Created attachment 1547721 [details] qemu bt
If I change virgl and gl qemu options to off, it doesn't crash with: Thread 3 "qemu-system-x86" received signal SIGSYS, Bad system call. [Switching to Thread 0x7fffeec09700 (LWP 7321)] 0x00007ffff6e141a3 in __pthread_setaffinity_new (th=<optimized out>, cpusetsize=128, cpuset=0x7fffeec086c0) at ../sysdeps/unix/sysv/linux/pthread_setaffinity.c:34 34 res = INTERNAL_SYSCALL (sched_setaffinity, err, 3, pd->tid, cpusetsize
That log file doesn't contain any stack trace, just one single stack frame from one thread. Please capture a full stack trace eg "thread apply all backtrace" in the GDB prompt
Created attachment 1547724 [details] qemu bt - all threads
This looks like it is caused by Mesa trying to set CPU affinity which is blocked by QEMU's seccomp filters, probably fixed upstream by https://lists.gnu.org/archive/html/qemu-devel/2019-03/msg06006.html
So, I tried to do a test build with the patch, but it doesn't compile when applied against either f30 or f31, so I assume it should be used against master. I can try that later, thanks for pointing to the patch Daniel! /usr/bin/ld: ../qemu-seccomp.o: in function `seccomp_start': /builddir/build/BUILD/qemu-4.0.0-rc0/qemu-seccomp.c:181: undefined reference to `qemu_seccomp_get_kill_action' collect2: error: ld returned 1 exit status
Sigh the maintainer broke my patch. Try the original one https://lists.gnu.org/archive/html/qemu-devel/2019-03/msg04413.html
Okay, with that patch applied, the issue is fixed (tried against f30 branch in dist-git). Thanks!

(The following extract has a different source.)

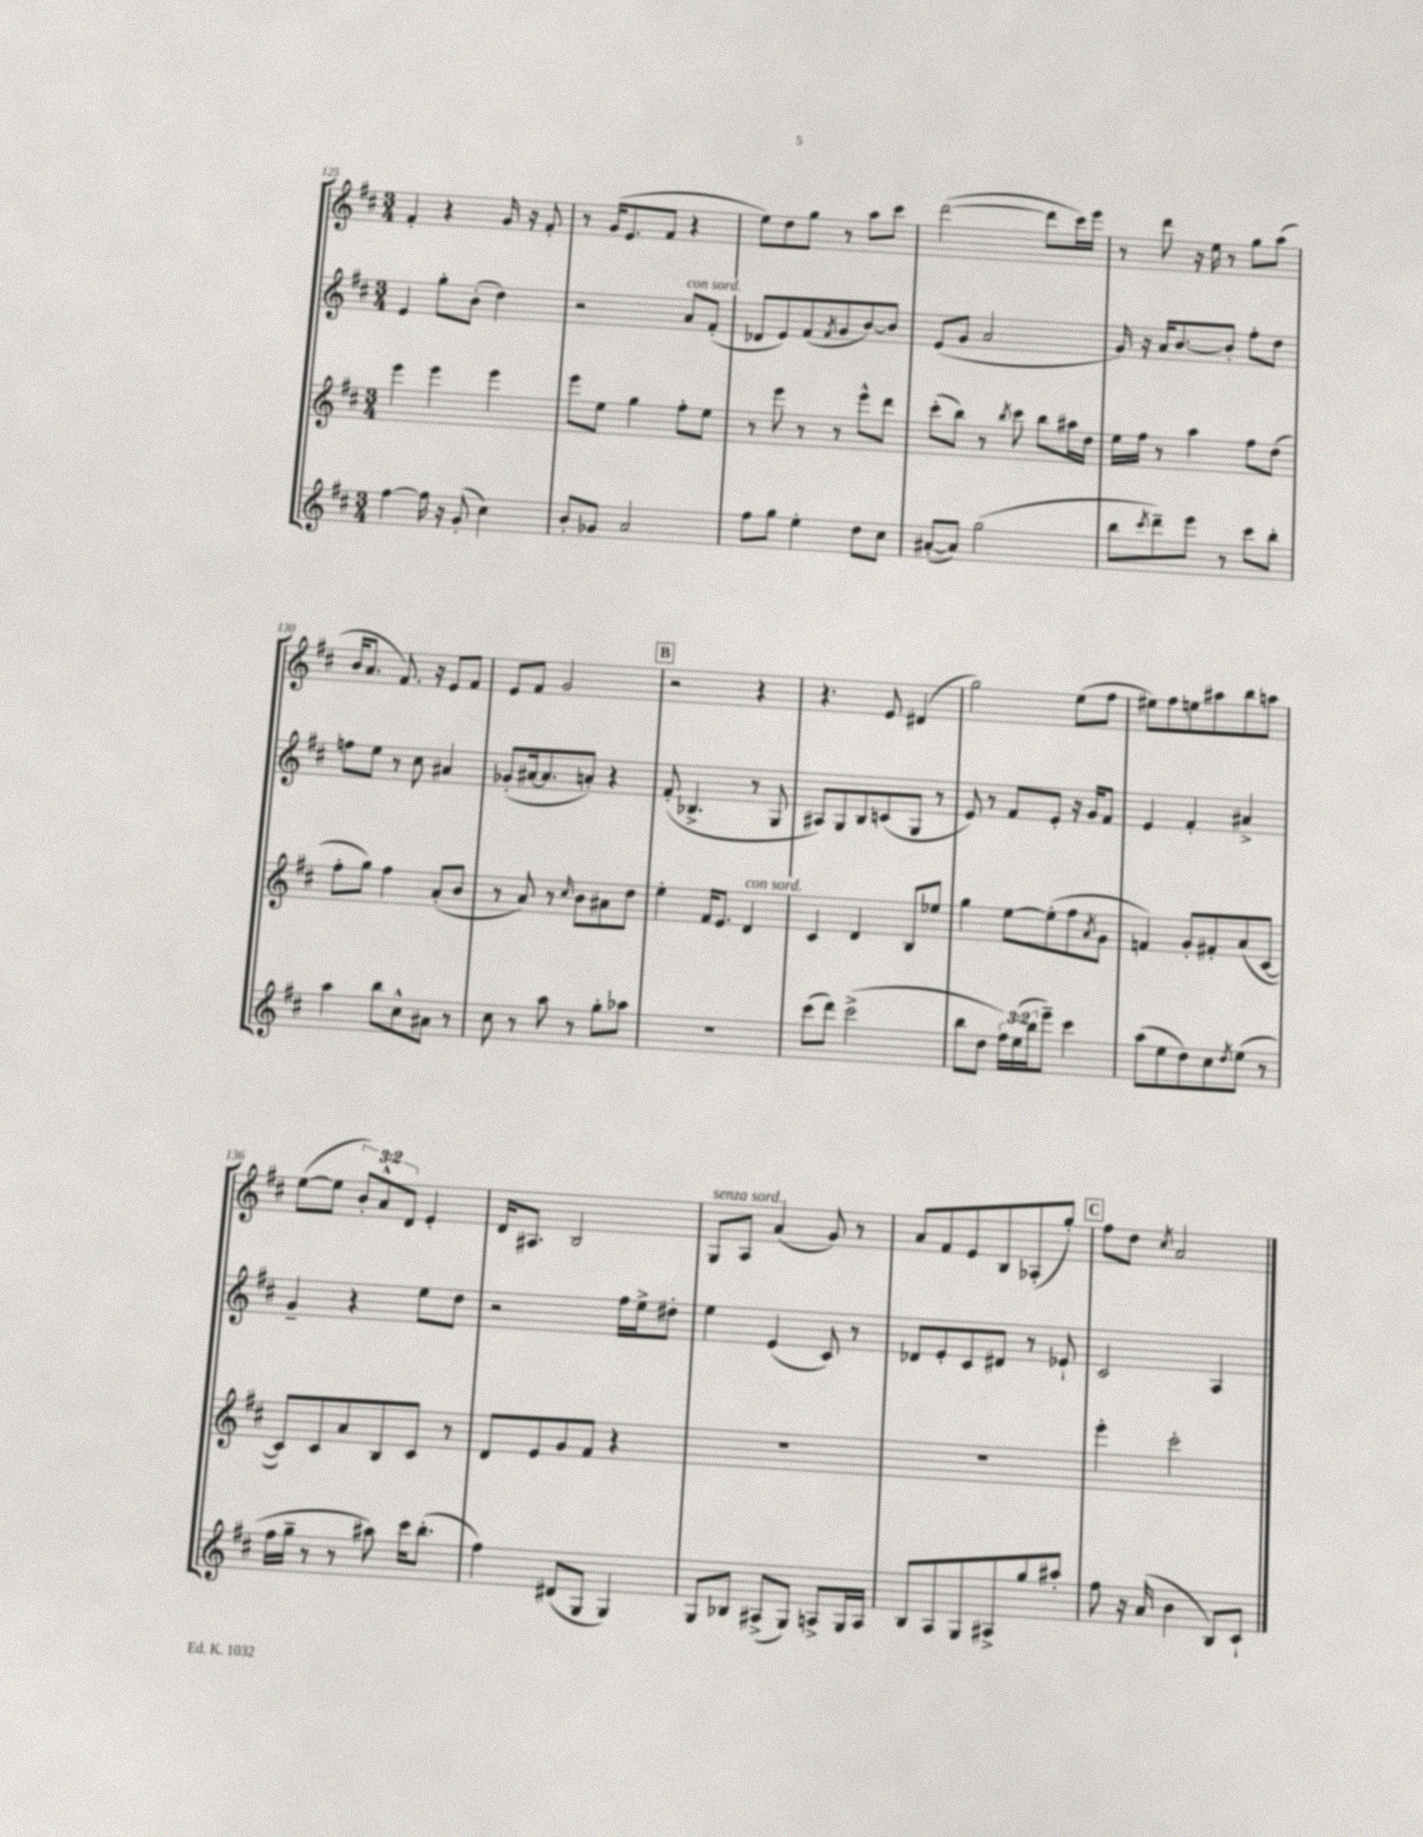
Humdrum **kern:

I've fired off scratch build with the fix if anyone else is interested: https://koji.fedoraproject.org/koji/taskinfo?taskID=33766636 Daniel, should I create a PR for the qemu package, or would you rather handle it yourself?
Discussed during the 2019-03-25 blocker review meeting: [1] The decision to classify this bug as an "AcceptedBlocker" (Beta) was made as it violates the following criteria: "The release must be able host virtual guest instances of the same release", given that it affects the default config of the default virt app on the default desktop. [1] https://meetbot.fedoraproject.org/fedora-blocker-review/2019-03-25/f30-blocker-review.2019-03-25-16.01.txt
As this was accepted as a blocker, and none of the qemu maintainers seemed to be around, I'm doing the fix for this. The build is currently running: https://koji.fedoraproject.org/koji/taskinfo?taskID=33767403 and I will edit the existing pending qemu update (which includes a bunch of CVE fixes, so probably good things to pull in) to include it when it's done, and we will fire a new compose.

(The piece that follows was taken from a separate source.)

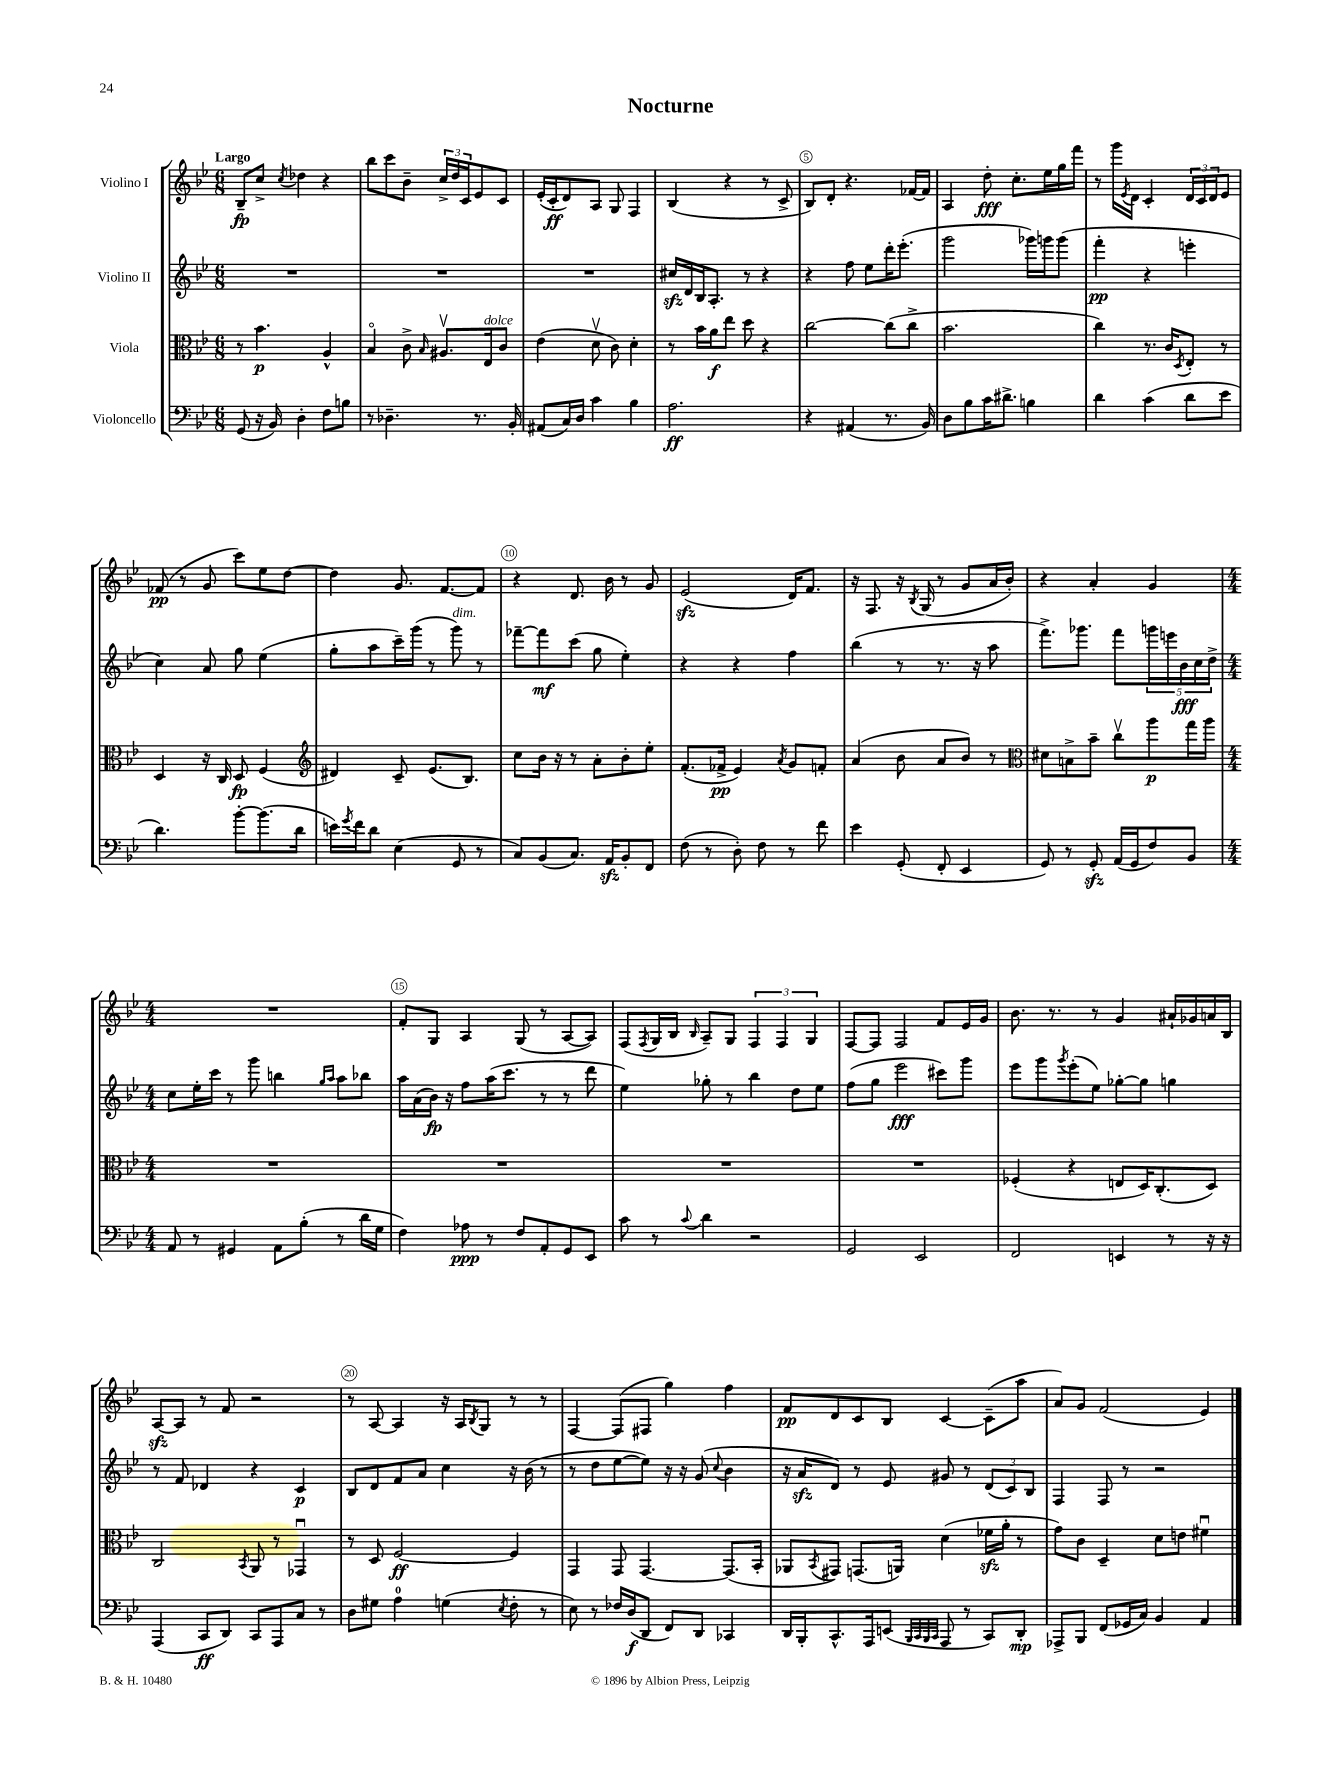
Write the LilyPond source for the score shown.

qemu-3.1.0-6.fc30 has been submitted as an update to Fedora 30. https://bodhi.fedoraproject.org/updates/FEDORA-2019-0664c7724d
Can those testing this confirm it's working ok when they have libseccomp-2.3.3-5.fc30 installed (whats stable now), and not libseccomp-2.4.0-0.fc30 (updates-testing). Our f29 builders were unable to launch f30/f31 guests with the older libseccomp.
Tried on 1.7 beta live iso with boxes on a ryzen 5 1600X + nvidia 1060 and can't reproduce it on a normal usage of gnome-boxes
(In reply to Kevin Fenzi from comment #16) > Can those testing this confirm it's working ok when they have > libseccomp-2.3.3-5.fc30 installed (whats stable now), and not > libseccomp-2.4.0-0.fc30 (updates-testing). > > Our f29 builders were unable to launch f30/f31 guests with the older > libseccomp. It works both with libseccomp-2.3.3-5.fc30.x86_64 and libseccomp-2.4.0-0.fc30 .
qemu-3.1.0-6.fc30 has been pushed to the Fedora 30 testing repository. If problems still persist, please make note of it in this bug report. See https://fedoraproject.org/wiki/QA:Updates_Testing for instructions on how to install test updates. You can provide feedback for this update here: https://bodhi.fedoraproject.org/updates/FEDORA-2019-0664c7724d
Frantisek: can you confirm that this works OK with the qemu update in Beta-1.8 (just to make sure I didn't screw up the patch or anything)? Thanks!
Yeah, it's working just fine!
qemu-3.1.0-6.fc30 has been pushed to the Fedora 30 stable repository. If problems still persist, please make note of it in this bug report.